Workers Vanguard No. 1064 |
20 March 2015 |
Correction on Cromwell and Calvinism
In its discussion of the 1642-51 English Civil War, Part One of the article “The Rise of British Imperialism” (WV No. 1062, 20 February 2015) blundered by referring to Oliver Cromwell as “the great Calvinist leader.” A thoroughly religious man, Cromwell’s sympathies lay with the Independents (today known as Congregationalists), which arose during the Puritan reformation of the Church of England. Although heavily influenced by the theology of John Calvin, the Independents were not the dominant Calvinist denomination, a position held by the Presbyterian church on the British Isles.
Most members of Parliament were Presbyterians when that body commissioned the New Model Army in 1645 to combat Royalist forces. Three years later, after Parliament moved to disband its army, whose ranks had been filled by Puritans under the leadership of Cromwell, the Presbyterians seeking to conciliate the monarchy were expelled from Parliament by force of arms in what became known as Pride’s Purge. The Scottish Presbyterians, who switched sides in the course of the war, also drew the wrath of Cromwell’s Puritan army. In 1650, Cromwell famously wrote in a letter to the General Assembly of the Church of Scotland: “I beseech you in the bowels of Christ think it possible you may be mistaken.”
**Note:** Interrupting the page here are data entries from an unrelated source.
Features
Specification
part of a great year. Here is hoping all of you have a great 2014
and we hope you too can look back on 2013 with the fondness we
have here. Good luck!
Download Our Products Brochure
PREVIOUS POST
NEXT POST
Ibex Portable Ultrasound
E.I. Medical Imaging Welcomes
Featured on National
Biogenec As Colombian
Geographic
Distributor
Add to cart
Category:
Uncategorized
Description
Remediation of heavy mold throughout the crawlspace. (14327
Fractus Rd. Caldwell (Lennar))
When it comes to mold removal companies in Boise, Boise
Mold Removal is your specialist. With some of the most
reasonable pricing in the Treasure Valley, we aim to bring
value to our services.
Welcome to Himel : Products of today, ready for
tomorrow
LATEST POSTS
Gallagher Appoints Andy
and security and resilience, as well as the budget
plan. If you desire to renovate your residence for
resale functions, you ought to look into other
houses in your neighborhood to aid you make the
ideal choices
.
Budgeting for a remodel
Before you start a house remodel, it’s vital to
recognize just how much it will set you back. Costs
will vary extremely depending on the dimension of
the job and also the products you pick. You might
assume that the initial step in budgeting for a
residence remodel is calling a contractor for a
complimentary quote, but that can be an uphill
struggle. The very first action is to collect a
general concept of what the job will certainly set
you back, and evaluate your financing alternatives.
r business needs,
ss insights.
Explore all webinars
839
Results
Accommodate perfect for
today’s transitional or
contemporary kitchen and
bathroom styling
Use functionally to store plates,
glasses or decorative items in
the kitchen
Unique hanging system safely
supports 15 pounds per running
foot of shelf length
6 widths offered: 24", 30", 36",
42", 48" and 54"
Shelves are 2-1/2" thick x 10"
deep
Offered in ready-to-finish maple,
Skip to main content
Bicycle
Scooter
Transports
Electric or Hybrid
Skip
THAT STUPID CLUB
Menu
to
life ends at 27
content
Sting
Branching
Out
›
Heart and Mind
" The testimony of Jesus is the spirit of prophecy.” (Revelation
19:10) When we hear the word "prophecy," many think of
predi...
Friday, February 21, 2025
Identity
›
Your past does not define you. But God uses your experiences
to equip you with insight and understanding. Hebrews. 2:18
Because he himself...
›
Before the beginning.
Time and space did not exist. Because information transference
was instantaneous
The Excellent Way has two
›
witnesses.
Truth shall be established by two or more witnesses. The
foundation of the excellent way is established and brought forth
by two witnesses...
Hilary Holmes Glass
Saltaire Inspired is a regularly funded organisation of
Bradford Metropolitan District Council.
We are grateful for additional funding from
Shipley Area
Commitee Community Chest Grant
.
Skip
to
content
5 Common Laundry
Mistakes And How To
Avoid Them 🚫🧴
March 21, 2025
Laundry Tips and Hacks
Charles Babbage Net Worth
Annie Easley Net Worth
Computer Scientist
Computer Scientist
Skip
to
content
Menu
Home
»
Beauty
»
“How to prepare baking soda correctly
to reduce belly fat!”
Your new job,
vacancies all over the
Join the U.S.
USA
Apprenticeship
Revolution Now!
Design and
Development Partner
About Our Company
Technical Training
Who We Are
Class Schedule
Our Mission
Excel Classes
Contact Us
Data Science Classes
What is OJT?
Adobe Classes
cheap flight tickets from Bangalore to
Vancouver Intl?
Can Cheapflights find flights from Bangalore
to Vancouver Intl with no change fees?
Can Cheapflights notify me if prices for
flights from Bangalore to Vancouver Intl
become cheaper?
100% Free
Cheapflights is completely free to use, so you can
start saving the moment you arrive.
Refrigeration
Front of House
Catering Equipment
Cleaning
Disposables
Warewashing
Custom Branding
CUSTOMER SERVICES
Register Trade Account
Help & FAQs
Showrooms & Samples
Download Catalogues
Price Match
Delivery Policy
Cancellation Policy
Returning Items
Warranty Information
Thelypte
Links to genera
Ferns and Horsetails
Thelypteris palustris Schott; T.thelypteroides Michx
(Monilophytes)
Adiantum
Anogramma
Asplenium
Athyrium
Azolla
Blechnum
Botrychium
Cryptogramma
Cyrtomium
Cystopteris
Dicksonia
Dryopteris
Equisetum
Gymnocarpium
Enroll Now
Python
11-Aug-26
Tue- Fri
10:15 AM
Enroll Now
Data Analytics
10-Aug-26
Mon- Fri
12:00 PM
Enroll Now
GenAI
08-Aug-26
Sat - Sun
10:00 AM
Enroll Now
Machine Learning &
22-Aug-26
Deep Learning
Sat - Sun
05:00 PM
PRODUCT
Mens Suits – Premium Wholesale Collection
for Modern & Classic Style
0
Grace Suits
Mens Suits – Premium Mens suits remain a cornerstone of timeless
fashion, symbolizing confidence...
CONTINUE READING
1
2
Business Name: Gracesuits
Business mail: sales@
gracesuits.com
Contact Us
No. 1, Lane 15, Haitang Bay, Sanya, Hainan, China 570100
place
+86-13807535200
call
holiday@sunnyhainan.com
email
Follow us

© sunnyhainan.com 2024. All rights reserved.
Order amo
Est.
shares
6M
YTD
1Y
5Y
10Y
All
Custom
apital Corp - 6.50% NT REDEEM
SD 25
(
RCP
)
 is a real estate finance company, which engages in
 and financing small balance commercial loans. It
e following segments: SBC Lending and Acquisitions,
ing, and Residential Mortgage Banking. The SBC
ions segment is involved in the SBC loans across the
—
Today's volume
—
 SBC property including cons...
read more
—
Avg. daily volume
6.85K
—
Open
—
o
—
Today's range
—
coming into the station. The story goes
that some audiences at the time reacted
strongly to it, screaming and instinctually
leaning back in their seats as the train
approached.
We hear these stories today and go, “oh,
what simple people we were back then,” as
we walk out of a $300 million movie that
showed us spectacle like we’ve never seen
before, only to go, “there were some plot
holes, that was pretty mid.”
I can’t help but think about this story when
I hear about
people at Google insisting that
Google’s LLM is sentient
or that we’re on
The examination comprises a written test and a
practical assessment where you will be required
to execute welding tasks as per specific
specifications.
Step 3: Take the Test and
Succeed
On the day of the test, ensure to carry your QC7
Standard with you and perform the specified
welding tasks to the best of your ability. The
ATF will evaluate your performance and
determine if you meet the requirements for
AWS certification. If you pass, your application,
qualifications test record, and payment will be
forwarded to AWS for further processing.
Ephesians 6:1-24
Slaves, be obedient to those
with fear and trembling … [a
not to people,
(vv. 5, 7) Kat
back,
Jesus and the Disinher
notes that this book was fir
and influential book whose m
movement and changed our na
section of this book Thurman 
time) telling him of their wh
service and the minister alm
Cromwell did not direct fire only at the Presbyterian compromisers. After the defeat of the Royalists in England, he crushed the radical egalitarian sects popular within the most plebeian layers of his army, such as the Levellers, who mutinied in 1649 over the planned invasion of Ireland. More than matters of religious doctrine were at play in the events of the English Revolution. As Leon Trotsky, co-leader with V. I. Lenin of the October 1917 Russian Revolution, observed:
“The adherents of the Episcopalian, or Anglican (half-Catholic) Church, were the party of the court, the nobility, and of course the higher clergy. The Presbyterians were the party of the bourgeoisie, the party of wealth and education. The Independents and the Puritans in general were the party of the petty bourgeoisie, and the petty independent landowners. The Levellers were the incipient party of the left wing of the petty bourgeoisie, the plebs. Under the integument of ecclesiastical disputes, under the form of a struggle for the religious structure of the Church, there proceeded a social self-determination of classes, a regrouping of classes on new, bourgeois foundations. In politics, the Presbyterian party stood for a limited monarchy, the Independents, also sometimes called ‘root and branch men,’ or—in the language of our day—‘radicals,’ were for a republic. The lukewarm nature of the Presbyterians was fully in accord with the contradictory interests of the bourgeoisie, vacillating between the nobility and the plebs. The party of the Independents, which had dared to carry its ideas and slogans to their logical conclusion, naturally supplanted the Presbyterians in the towns and villages which were the centers of the awakened petty-bourgeois masses, who had become the most important force of the revolution.”